3. Stability of U.S. Dividend Stocks
(1) Long-Term Culture of Increasing Dividends
U.S. companies place high importance on paying stable dividends. Particularly, "Dividend Kings" and "Dividend Aristocrats" have maintained consistent dividend increases for over 25 years.
Examples of Dividend Kings (50+ years of increasing dividends):
- Procter & Gamble (PG): 67 years of consecutive dividend increases.
- Johnson & Johnson (JNJ): 61 years.
- Coca-Cola (KO): 60 years.
These companies belong to sectors like consumer goods and healthcare, which are less impacted by economic fluctuations. This stability allows them to maintain or increase dividends even during economic downturns.
(2) Avoiding Dividend Cuts at All Costs
In the U.S., reducing dividends is seen as a major management failure. As a result, U.S. companies go to great lengths to avoid cutting dividends, even during recessions.
Examples of companies that continued to increase dividends during the 2008 financial crisis:
- McDonald's (MCD)
- Johnson & Johnson (JNJ)
- Procter & Gamble (PG)
By contrast, many Japanese companies quickly reduce dividends when performance worsens.
(3) High Dividend Investment Strategy in the U.S.
If you want to focus on high dividends, a good strategy is to invest in "high dividend" U.S. stocks that also focus on consistent dividend growth.

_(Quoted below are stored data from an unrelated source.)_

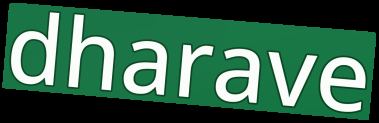
dharave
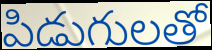
పిడుగులతో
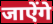
जाऐंगे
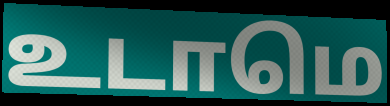
உடாமெ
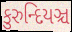
કુરુન્દિયઞ્ચ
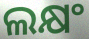
ଲକ୍ଷଂ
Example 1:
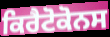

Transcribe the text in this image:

ਕਿਰੈਟੋਕੋਨਸ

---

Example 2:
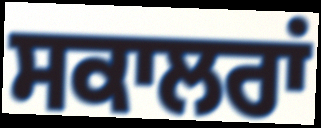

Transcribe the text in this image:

ਸਕਾਲਰਾਂ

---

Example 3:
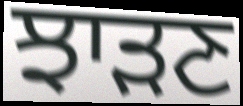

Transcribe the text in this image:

ਝਾੜਣ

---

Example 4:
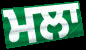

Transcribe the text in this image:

ਮਲਾ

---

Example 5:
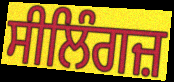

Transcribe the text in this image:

ਸੀਲਿੰਗਜ਼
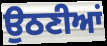
ਉਠਣੀਆਂ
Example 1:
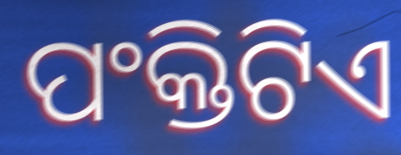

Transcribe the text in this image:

ପଂକ୍ତିଟିଏ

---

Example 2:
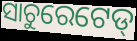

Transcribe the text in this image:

ସାଚୁରେଟେଡ୍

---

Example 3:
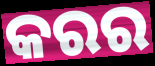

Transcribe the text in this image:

କରର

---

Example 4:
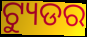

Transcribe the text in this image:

ଟ୍ୟୁଡର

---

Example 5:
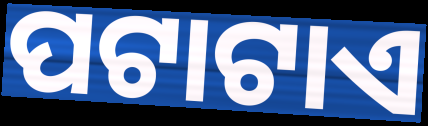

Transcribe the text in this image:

ପଟାଟାଏ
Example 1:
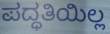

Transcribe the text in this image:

ಪದ್ಧತಿಯಿಲ್ಲ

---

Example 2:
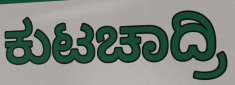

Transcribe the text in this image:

Examples of high dividend U.S. stocks:
- Johnson & Johnson (JNJ): 2.9% yield, 61 years of consecutive increases.
- Coca-Cola (KO): 3.1% yield, 60 years of increases.
- PepsiCo (PEP): 2.8% yield, 51 years of increases.
Alternatively, if you're more interested in diversification, you could look into high-dividend ETFs.
4. Conclusion: My Investment Strategy
In conclusion, I believe U.S. stocks are more stable in terms of dividends and are less susceptible to cuts during downturns. For those looking for reliable income streams and long-term growth, focusing on "Dividend Kings" or "Dividend Aristocrats" is a prudent strategy.
As for Japanese stocks, while there are stable dividend payers like KDDI, NTT, and Kao, they are limited in number and still subject to the broader economic and business fluctuations.
For my own portfolio, I focus more on individual stocks with high dividends rather than ETFs. I prioritize finding high yield investments even at the cost of taking on more risk.
Ultimately, choose a strategy that suits your investment style, whether you're seeking stability or are comfortable with more risk for higher returns.